5. Divide into two portions with one being slightly larger for the bottom crust. Shape each portion into a disk and wrap in plastic wrap. Refrigerate for 15 minutes or until needed.
Georgia Orcutt’s Thanksgiving Dried Fruit Pie
Yield: 12 to 14 servings
– 1 pie crust (above)
– 2 cups pitted prunes, coarsely chopped
– 2 cups dried apricots, coarsely chopped
– 1 cup dried Bing cherries
– 1/2 cup coarsely chopped dried apple rings
– 1 1/2 cups apple cider (be sure to use apple cider, not apple juice)
– 1 cup chopped walnuts
– 1/3 cup sugar
– 1 tablespoon fresh lemon juice
– 2 to 3 tablespoons cold unsalted butter, cut into small pieces
– I often just grab a bunch of dried fruit at the store – whatever is available. Georgia says to keep the total to about 5 1/2 cups.

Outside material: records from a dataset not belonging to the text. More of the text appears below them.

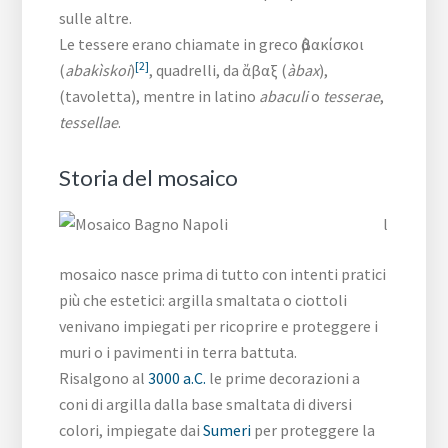
sulle altre.
Le tessere erano chiamate in greco ἀβακίσκοι
[2]
(
abakìskoi
)
, quadrelli, da ἄβαξ (
àbax
),
(tavoletta), mentre in latino
abaculi
o
tesserae
,
tessellae
.
Storia del mosaico
l
mosaico nasce prima di tutto con intenti pratici
più che estetici: argilla smaltata o ciottoli
venivano impiegati per ricoprire e proteggere i
muri o i pavimenti in terra battuta.
Risalgono al
3000 a.C.
le prime decorazioni a
coni di argilla dalla base smaltata di diversi
colori, impiegate dai
Sumeri
per proteggere la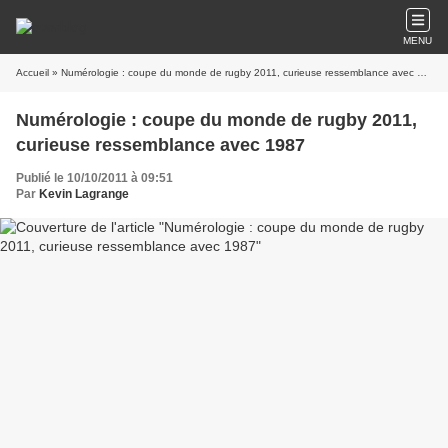
MENU
Accueil
» Numérologie : coupe du monde de rugby 2011, curieuse ressemblance avec 1987
Numérologie : coupe du monde de rugby 2011,
curieuse ressemblance avec 1987
Publié le 10/10/2011 à 09:51
Par
Kevin Lagrange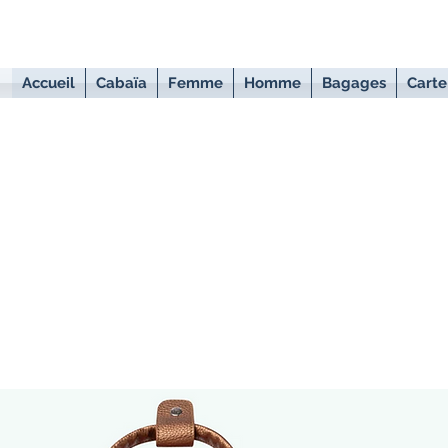
Accueil
Cabaïa
Femme
Homme
Bagages
Carte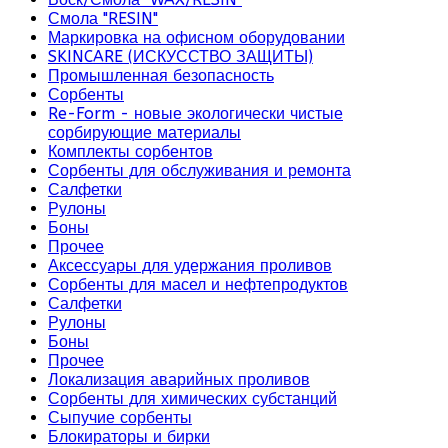
Смола "RESIN"
Маркировка на офисном оборудовании
SKINCARE (ИСКУССТВО ЗАЩИТЫ)
Промышленная безопасность
Сорбенты
Re-Form - новые экологически чистые
сорбирующие материалы
Комплекты сорбентов
Сорбенты для обслуживания и ремонта
Салфетки
Рулоны
Боны
Прочее
Аксессуары для удержания проливов
Сорбенты для масел и нефтепродуктов
Салфетки
Рулоны
Боны
Прочее
Локализация аварийных проливов
Сорбенты для химических субстанций
Сыпучие сорбенты
Блокираторы и бирки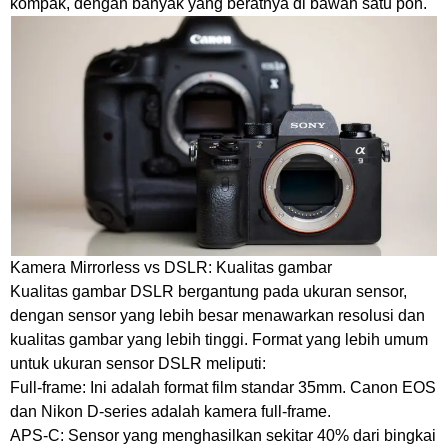
kompak, dengan banyak yang beratnya di bawah satu pon.
Kamera Mirrorless vs DSLR: Kualitas gambar
Kualitas gambar DSLR bergantung pada ukuran sensor,
dengan sensor yang lebih besar menawarkan resolusi dan
kualitas gambar yang lebih tinggi. Format yang lebih umum
untuk ukuran sensor DSLR meliputi:
Full-frame: Ini adalah format film standar 35mm. Canon EOS
dan Nikon D-series adalah kamera full-frame.
APS-C: Sensor yang menghasilkan sekitar 40% dari bingkai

– I may also use 1 to 1 1/4 cup apple cider and 1/4 to 1/2 cup brandy rather than all cider.
– From my pie class, I learned to use a glass pie pan and to cook the pie until the crust on the bottom is golden. This is normally a lot longer than the recipe says. But, the pies come out with a wonderful bottom crust.
1. Prepare the crust and refrigerate until firm enough to roll.

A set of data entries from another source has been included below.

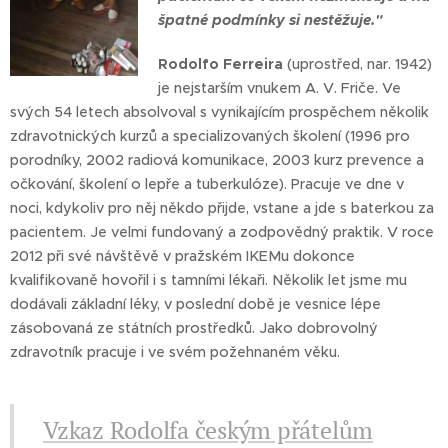
špatné podmínky si nestěžuje."
Rodolfo Ferreira
(uprostřed, nar. 1942)
je nejstarším vnukem A. V. Friče. Ve
svých 54 letech absolvoval s vynikajícím prospěchem několik
zdravotnických kurzů a specializovaných školení (1996 pro
porodníky, 2002 radiová komunikace, 2003 kurz prevence a
očkování, školení o lepře a tuberkulóze). Pracuje ve dne v
noci, kdykoliv pro něj někdo přijde, vstane a jde s baterkou za
pacientem. Je velmi fundovaný a zodpovědný praktik. V roce
2012 při své návštěvě v pražském IKEMu dokonce
kvalifikovaně hovořil i s tamními lékaři. Několik let jsme mu
dodávali základní léky, v poslední době je vesnice lépe
zásobovaná ze státních prostředků. Jako dobrovolný
zdravotník pracuje i ve svém požehnaném věku.
Vzkaz Rodolfa českým přátelům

2. On a sheet of lightly floured wax paper, roll the larger portion of pastry into a 13-inch circle with a floured rolling pin. Invert the pastry over a 9 1/2 inch deep dish pie pan, center, and peel off the paper. Gently tuck the pastry into the pan, without stretching it, and let the overhang drape over the edge. Place in the refrigerator for 15 minutes.
3. Combine the fruit in a large nonreactive saucepan and add the cider (or cider and brandy). Cover the pan, place over medium heat, and cook, stirring often, until the liquid is absorbed into the fruit, about 10 minutes. Remove from the heat and scrape the mixture into a shallow bowl to cool. When the mixture is nearly cooled, preheat the oven to 375.
4. Stir the walnuts, sugar, and lemon juice into the fruit.
5. On another sheet of floured waxed paper, roll the other half of the pastry into an 11-inch circle.
6. Scrape the filling into the chilled pie shell and dot with the butter.
7. Lightly moisten the rim of the pie shell with water. Invert the top pastry over the filling, center and peel off the paper. Press the top and bottom pastries together along the dampened edge. Using a pair of scissors, cut the pastry, leaving an even 1/2-inch overhang all around. Sculpt the edge into an upstanding ridge. Poke several steam vents in the top of the pie with a fork or paring knife.
8. Place on the center oven rack and bake until the top (and bottom) are a rich golden brown, 40 to 45 minutes, rotating the pie 180 degrees halfway through the baking, so that the part that faced the back of the oven now faces forward (in my experience, it can take a lot longer for the bottom of the pie to be done – see note above. I just keep rotating the pie every 20 – 30 minutes to make sure it browns evenly).
9. Transfer the pie to a wire rack and let cool to room temperature before serving.
I know this is a nutrition tips newsletter, but I haven’t run the nutrition information on this recipe and, honestly, don’t want to. I make, share, and enjoy this pie once a year. For a once a year indulgence, I don’t need to know the nutrition information.
I hope you enjoy the pie! If you make it, let me know how you like it.